Three lordships met at the cross, which today is the junction of
Prince of Wales Lane and Gorleston Road. There the Solihull parishioners
greeted the Yardleians and the Nortonians took their leave - having
sworn on oath as to the correctness of the 'meares'. The 'cross'
may have been no more than a crossing of tracks, as shown on the
first O. S. map, but it could have been a timber preaching cross,
possibly erected in thanksgiving for the royal clemency 0f 1339.

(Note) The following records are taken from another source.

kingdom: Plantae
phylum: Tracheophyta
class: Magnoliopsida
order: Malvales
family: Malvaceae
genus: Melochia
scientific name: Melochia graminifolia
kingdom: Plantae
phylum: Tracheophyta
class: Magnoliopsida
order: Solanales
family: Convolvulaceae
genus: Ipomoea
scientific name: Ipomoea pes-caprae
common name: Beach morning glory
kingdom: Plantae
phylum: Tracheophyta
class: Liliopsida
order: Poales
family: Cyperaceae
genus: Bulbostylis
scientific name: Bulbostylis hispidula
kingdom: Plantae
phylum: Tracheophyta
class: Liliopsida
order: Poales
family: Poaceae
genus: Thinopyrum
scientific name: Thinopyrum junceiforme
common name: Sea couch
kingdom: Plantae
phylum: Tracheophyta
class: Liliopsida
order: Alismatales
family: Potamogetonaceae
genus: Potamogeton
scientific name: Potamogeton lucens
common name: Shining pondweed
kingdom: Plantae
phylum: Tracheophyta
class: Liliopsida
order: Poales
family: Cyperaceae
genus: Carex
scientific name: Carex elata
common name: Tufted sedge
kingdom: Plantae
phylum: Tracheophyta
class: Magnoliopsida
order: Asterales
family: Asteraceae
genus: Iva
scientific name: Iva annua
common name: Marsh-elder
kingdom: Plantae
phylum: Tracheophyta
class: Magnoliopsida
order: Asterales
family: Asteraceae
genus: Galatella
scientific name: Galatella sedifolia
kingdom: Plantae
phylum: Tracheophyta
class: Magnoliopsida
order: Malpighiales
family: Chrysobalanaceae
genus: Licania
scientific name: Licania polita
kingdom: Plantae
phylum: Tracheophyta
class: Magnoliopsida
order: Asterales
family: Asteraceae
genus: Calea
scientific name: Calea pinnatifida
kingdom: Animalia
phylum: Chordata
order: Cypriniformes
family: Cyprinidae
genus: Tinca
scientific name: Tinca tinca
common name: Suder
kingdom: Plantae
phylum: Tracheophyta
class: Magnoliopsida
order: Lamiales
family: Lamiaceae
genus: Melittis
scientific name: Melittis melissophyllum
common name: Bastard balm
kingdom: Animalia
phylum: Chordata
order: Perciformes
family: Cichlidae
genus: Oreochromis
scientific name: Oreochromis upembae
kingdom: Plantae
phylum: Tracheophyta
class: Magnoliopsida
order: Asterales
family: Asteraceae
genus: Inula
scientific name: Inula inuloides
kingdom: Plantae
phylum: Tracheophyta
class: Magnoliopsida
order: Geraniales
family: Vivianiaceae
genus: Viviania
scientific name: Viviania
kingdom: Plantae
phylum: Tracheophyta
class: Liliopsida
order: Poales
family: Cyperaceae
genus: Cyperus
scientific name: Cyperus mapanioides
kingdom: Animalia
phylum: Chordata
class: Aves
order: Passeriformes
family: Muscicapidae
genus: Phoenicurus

From earliest times the tenants of the three manors had enjoyed
inter-common rights in this patchilly-wooded area; the cross was
a convenient meeting-place for the settlement of disputes and exchange
of strayed beasts. Close nearby Yardley Wood Brook rose; the bound
followed it down the 'gullet' which separated the manors' woods
(and the shires), and through another 'launde' towards Bach Mill.
Modern housing and the Stratford Canal have obliterated the upper
reaches of the brook and its tributaries, but it appears east of
the embankment and runs through open land, a vestige of Yardley
Wood Common to the north now threatened be development, to the Priory
Mill Pool, thence down the mill's head and tail races to the Cole.
When the tailrace was lengthened northward, probably in the early
C 19th, the boundary went with it. The medieval priory, a small
building south of the pool, was in Solihull Lodge. East from the
Cole the Shirley Brook was ascended, with Finchalls, Radmore, and
Conygre on the Yardley side. They were well-named, after heath,
a marsh, and a sandy slope respectively. Although it was recorded
in neither presentment, there was a mill on Shirley Brook, the bed
of whose pool is still traceable today between the gardens of Watwood
and Geoffrey Roads.
The brook is culverted beneath the North Warks. Line embankment,
but visible above; nor far from its source on Sandy Hill the boundary
left it to go due north to Stratford Road, 'the highway to Henley'.
The brook runs between Blythford Road and Sandy Hill / Stonor Roads.
Houses block the perambulation track on the south side of the highway,
but beyond it the Bridle Path is still a right of way. From Highters
Heath to Stratford Road the ancient shire and manor bound is unchanged,
but now it separates the Metropolitan Districts of Birmingham and
Solihull, both in the County of West Midlands.